Ağustos 10, 2013

Harvard Business School'da Size Ne Öğretirler?-Kapitalizmin Mutfağında Geçirdiğim İki Yıl


İş kitapları okumaya başlamam ile birlikte Harvard Business School(Hardvard İş Okulu)'a kitaplarda o kadar çok rastladım ki çok merak ettim ister istemez.Araştırayım istedim biraz kıskançlıktan ne yapacağımı bilemedim.Dünya Ticaretine yeni boyutlar katan yegane kurumlardan biri olduğunun farkına ancak Dünya Ticaretine yön verenlerin kariyerlerini araştırınca şahit oluyorsunuz.Bu araştırma ve kıskanma süreci rutin olarak devam ederken bir gün genelde kitaplarımı aldığım Beşiktaş'ta ki bir kitap evinde bahsini edeceğim kitapla ile karşılaştım.

Kitap gerçekten öğreci bütçesini aşacak bir fiyattaydı lakin almak zorunda hissettiğim için,bu zorunluluk tam olarak böyle bir kitap aramamdan kaynaklanıyor,alıverdim.Kitabın sürükleyici olması moda-mod bir yaklaşımdan ziyade biraz anı,biraz bilimsel ve biraz da komik anlatımdan kaynaklı.Kitabı elinize aldığınızda bırakamayacakve "ne kadar çalışıp kaç senede 140,000$ biriktirebilir de Harvard'a MBA'ya gitme şansını yakalarım" diye düşüneceksiniz.

Kitabın içeriğine gelirsek;
Daily Telegraph gazetesinde Paris Büro şefi olan aynı zamanda kitabın yazarı Philip Delves Broughton'un MBA yapmak üzere Harvard'a başvurusu sonrası kabul edilmesi ve iki sene boyunca gördüğü eğitimi tüm yönleriyle anlatması olarak özetleyebiliriz.Biraz daha açarsak,yazarın kapitalizmin mutfağı olarak lanse ettiği Harvard'a günlük yaşamın nasıl geçtiğini,MBA'da hangi derslerin okutulduğunu,bu derslerin temel yaklaşımının ne olduğunu,okulun profesörlerinin nasıl insanlar olduğunu,dünyanın her tarafından gelen MBA öğrencilerinin nelerin peşinde olduğunu,okula gelen ünlü iş adamlarının MBA öğrencilerine neler anlattığını ve tüm bunların gerçek yaşamla ilişkisini okuyacaksınız.

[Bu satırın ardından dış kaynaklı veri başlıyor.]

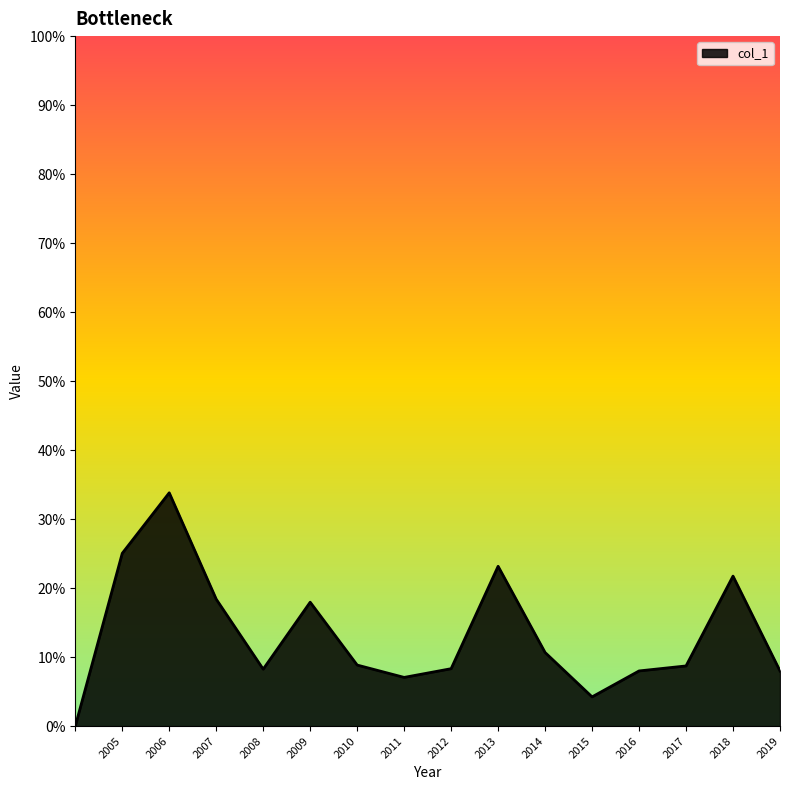

Does the chart display data point markers on the line(s)?

No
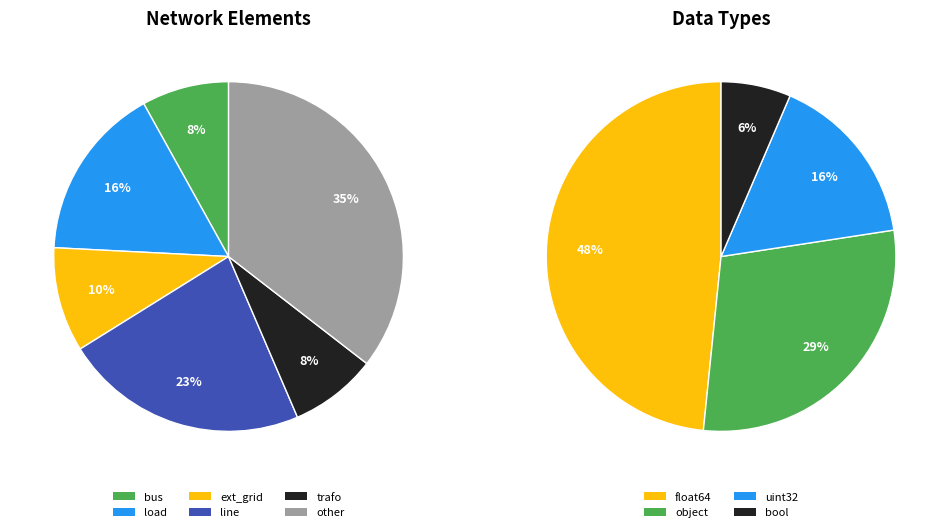

What is the largest slice in the pie chart?

other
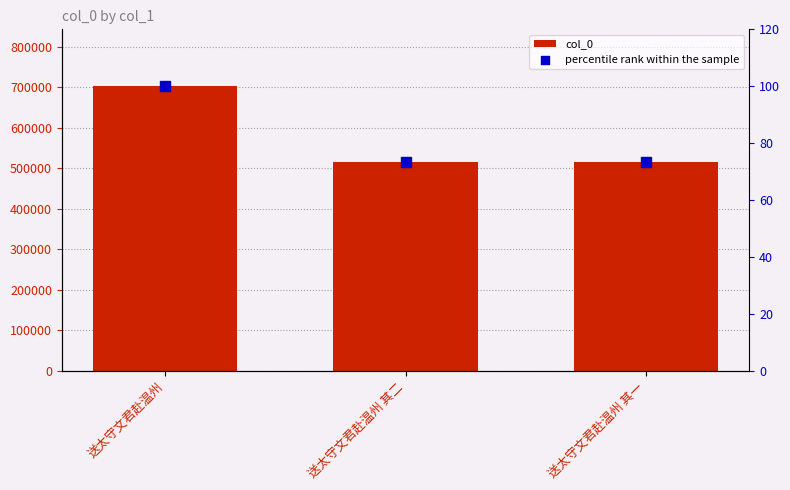

Which series contains the highest Y value?

col_0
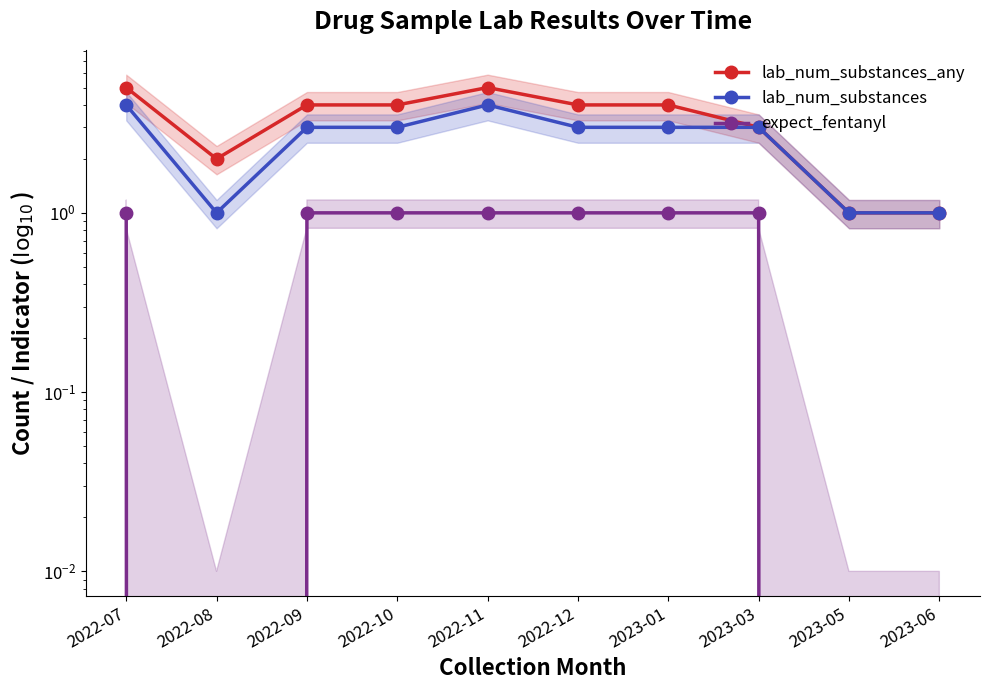

Reading left to right, extract all data points from this chart.

lab_num_substances_any: 2022-07=5	2022-08=2	2022-09=4	2022-10=4	2022-11=5	2022-12=4	2023-01=4	2023-03=3	2023-05=1	2023-06=1
lab_num_substances: 2022-07=4	2022-08=1	2022-09=3	2022-10=3	2022-11=4	2022-12=3	2023-01=3	2023-03=3	2023-05=1	2023-06=1
expect_fentanyl: 2022-07=1	2022-08=0	2022-09=1	2022-10=1	2022-11=1	2022-12=1	2023-01=1	2023-03=1	2023-05=0	2023-06=0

Benim kitap hakkında ki düşüncelerime gelecek olursak,okulumda almış olduğum derslerin bende çok sığ kaldığını bu kitabı okuyunca anladım.Örneğin,finans derslerinde öğrendiğimiz kaldıraç olayının aslında ne yaman bir olay olduğunu ancak bu kitabı okuyunca fark ettim.Keza Excell'in bir Harvard'lı için hava ve su kadar önemli olduğunu...Dahası,bu okulda okuma şansına erişenlerin önlerine ne kadar önemli kapıların açıldığını ve Ekonomi ile alakalı bölümlerin aslında tüm mesleklerden ve alanlardan önde geldiğini.

Bu meyanda, öncelikle bu kitabı dilimize kazandırdığı için Pınar Şiraz ve Ümit Şensoy'a teşekkürlerimi sunarken,bir bayram hediyesi olarak bu kitabı siz değerli kardeşlerime tanıtmaktan
haz duyuyorum.Mutlaka okuyunuz,okuyunuz ve okuyunuz!